9.国際協力の推進(開発及び環境等の地球規模課題への取組を含む)
【総 論】
2006年は、日本の政府開発援助(ODA)を一層戦略的かつ効果的に活用するため、国際協力(ODA、国際機関を通じた協力)の企画・立案、実施にかかわる体制を一新する大きな節目の年となった。内閣官房長官主催の「海外経済協力に関する検討会」がとりまとめた最終報告書による提言を受け、4月、政府は日本の海外経済協力に関する重要事項を機動的かつ実質的に議論するため、総理大臣と少数の閣僚から構成される「海外経済協力会議」を設置した。次に、この会議で審議された基本戦略の下、引き続きODAの具体的な企画・立案、調整の中核を担う外務省は、外務大臣の下に国際協力に関する企画立案本部を設けるとともに、8月、経済協力局と国際社会協力部の国際機関等多国間の開発関連部門を統合し、国際協力局を新設した。これにより外務省は、二国間援助と国際機関を通じた援助を有機的に連携させ、外交政策により即した国際協力のための企画・立案、調整を行う体制を整えた。実施機関については、円借款は国際協力銀行(JBIC)、技術協力は独立行政法人国際協力機構(JICA)、無償資金協力は外務省と援助手法ごとに実施の体制が異なるこれまでの体制を改め、援助手法間の連携を更に強化することを目的に、今後はJICAが基本的にこれらを一元的に担う体制を構築することとした。11月には改正JICA法が成立し、2008年10月の統合を目指し、現在、準備作業を行っている。

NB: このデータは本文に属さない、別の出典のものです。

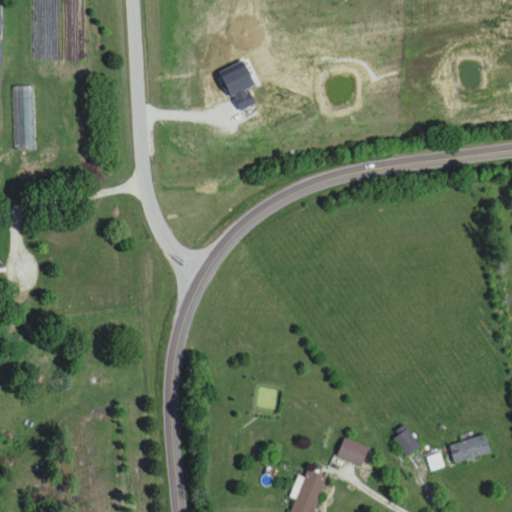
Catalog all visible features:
road: (141, 147)
road: (51, 204)
road: (231, 229)
building: (469, 449)
building: (352, 452)
road: (422, 478)
road: (368, 488)
building: (308, 492)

▲スマトラ沖大地震の被災地で、捜索・救助活動に従事する国際緊急援助隊(写真提供:JICA)
このような新しい体制の下、国際社会の中で存在感・影響力を一層高め、国際社会から評価され尊敬される日本を実現するよう、国際協力により積極的に取り組む必要がある。その際の理念として重要なのは、ODA大綱に掲げられた諸原則である自由、民主主義、基本的人権そして市場経済化の実現と、一人ひとりの人間に着目し、保護と能力強化を通じて人間それぞれの持つ豊かな可能性を実現し、人づくり、社会づくりをもって国づくりを目指す「人間の安全保障」の視点である。

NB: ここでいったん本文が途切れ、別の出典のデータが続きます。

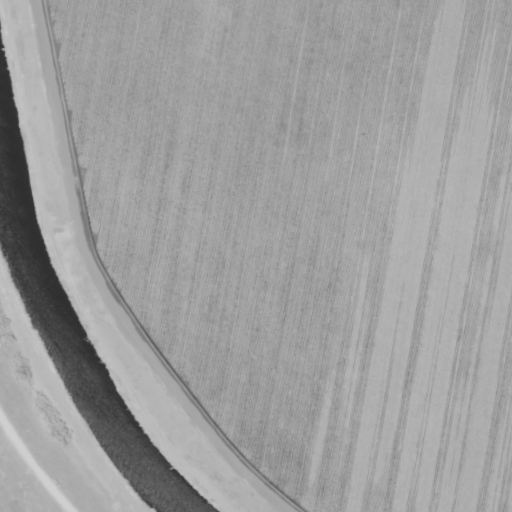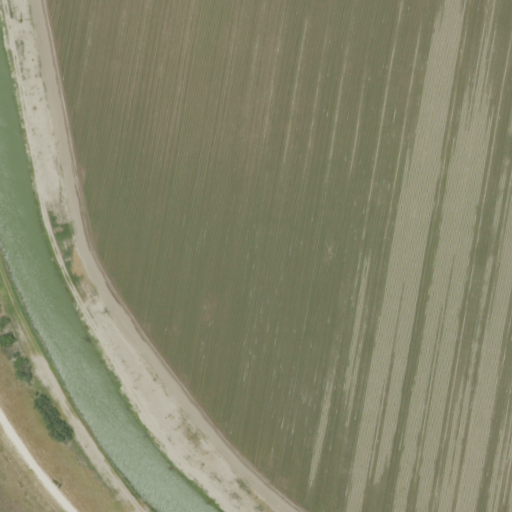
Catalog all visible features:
road: (117, 270)
road: (66, 430)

こうした理念の下、外務省(日本政府)は、大きく以下の2つの目的をもって国際協力に取り組んでいる。第一に、(1)経済成長を通じた貧困削減により途上国の開発へ取り組むこと、(2)環境、感染症、テロとの闘いなどの地球的規模の課題の解決に取り組むこと-を通じて、国際社会の平和と安定に貢献し、国際社会の一員としての責務を果たしていくことである。この目的はG8サミットをはじめ様々な国際会議において国際協力が主要な議題となっていることからしても、今後とも一層重要性を増すといえる。第二は、中国・インド等が台頭したこと等の新しい国際環境に的確に対応し、より外交政策に即した国際協力を企画・立案、実施していくことで、グローバル化の中での日本の国益の確保を図ることである。これはODAの新たな使命とも位置付けられている。具体的には、特にアジアにおける経済の発展に伴い市場が拡大するとともに各国の相互依存関係が一層深化する中で、産業・物流インフラ整備や知的財産権保護等の制度整備、経済連携推進などをODAを通じて促進し、日本を含めた民間経済活動をより一層発展させることが挙げられる。また、資源・エネルギーの安定供給の確保や省エネルギー・代替エネルギー分野での協力の確保も日本の経済的発展という観点から重要である。
麻生外務大臣は、11月の講演において、ユーラシア大陸の外周に新興の民主主義国をつなぎ、「自由と繁栄の弧」を作ることを提唱したが、その実現のためにもODAを含めた国際協力を戦略的・効果的に進めていく方針である。